Me senté en el sofá, decidido a esperar, aunque era bastante tarde. Tosca apoyó su cabeza sobre mi hombro y continuó leyendo. A veces se quedaba dormida y despertaba al poco súbitamente. No quiso irse a la cama y se quedó haciéndome compañía. Habría pasado una hora cuando mi abuelo entró en casa.

Apestaba a alcohol y venía fumando un cigarrillo.

—¡Nonno! —lo regañó Tosca al verlo.

Desde la muerte de mi abuela, Stefano se había dado bastante a la bebida. Nos empezaba a preocupar. A él ya no le importaba mucho su salud y lo que fuese de él, pero a nosotros sí, y también el dinero que se podría estar gastando en su nuevo vicio.

Él iba a contestar a Tosca, pero en cuanto me vio, caminó hasta el sofá e hizo como si fuese a darme un bofetón. Sin embargo se detuvo a escasos centímetros de mi cara. Yo no entendía nada, y Tosca, mucho menos.

—¿De verdad, Luca?

No entendía a qué se refería, y mi cara se convirtió en una gran interrogación.

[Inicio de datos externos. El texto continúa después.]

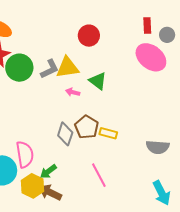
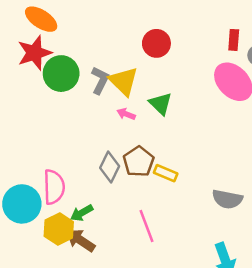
yellow triangle: (68, 67) -> (124, 81), turned 45
gray L-shape: (50, 69) -> (100, 80), turned -45

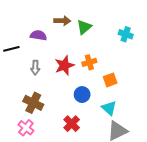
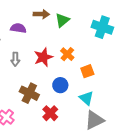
cyan cross: (126, 34) -> (102, 27), size x1.5
orange cross: (89, 62) -> (67, 54), turned -32
brown cross: (33, 103) -> (29, 93), moved

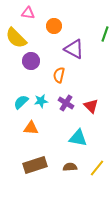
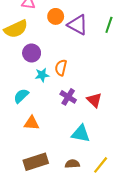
yellow semicircle: (16, 38) -> (16, 29), turned -70
purple triangle: (74, 49) -> (78, 25), moved
cyan star: (41, 101) -> (42, 75), moved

—¿Por eso llegaste tarde? —Seguía sin darme cuenta de lo que me estaba hablando—. Ennio me lo ha contado. Vio cómo te arrestaban, y un amigo suyo te escuchó discutir con Matteo delante de la comisaría. —Aquello fue el dato que me abrió los ojos—. Me he tenido que enterar meses después y por boca de otro. ¿Algo que decir en tu defensa?

Le apestaba el aliento, y tenía sus ojos cansados clavados en mí. No sabía qué decirle, porque nada podría remediar el hecho de que había estado en una celda y de que le había mentido. A él le daría igual que lo hubiese hecho por ayudar a Jacob, o que hubiera salido sin cargos, lo importante era que yo no le había dicho la verdad. Había engañado a mi abuelo.

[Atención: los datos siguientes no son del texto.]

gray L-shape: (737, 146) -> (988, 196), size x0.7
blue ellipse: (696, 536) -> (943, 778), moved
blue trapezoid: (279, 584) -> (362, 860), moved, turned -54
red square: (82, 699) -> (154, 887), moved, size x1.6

—¿Luca? —preguntó Tosca, sin creer lo que escuchaba.

—Yo no quería meterme en la pelea, Nonno. —Tosca se llevó la mano a la boca, asombrada— ¡No quería mentirte!

—Pero lo hiciste.

—¡Me daba vergüenza! Yo no tengo la culpa, Jacob estaba allí y su novia...

Pero él se dio la vuelta y dejó de escucharme. Me dolía su silencio y su indiferencia. Eso era peor que cualquier castigo, que cualquier golpe. Él había suplido el lugar de mi padre y me había cuidado, y todavía lo seguía haciendo, y yo le había mentido.

—Haz lo que quieras, Luca —me dijo, yéndose a su cuarto—. Ya eres mayorcito.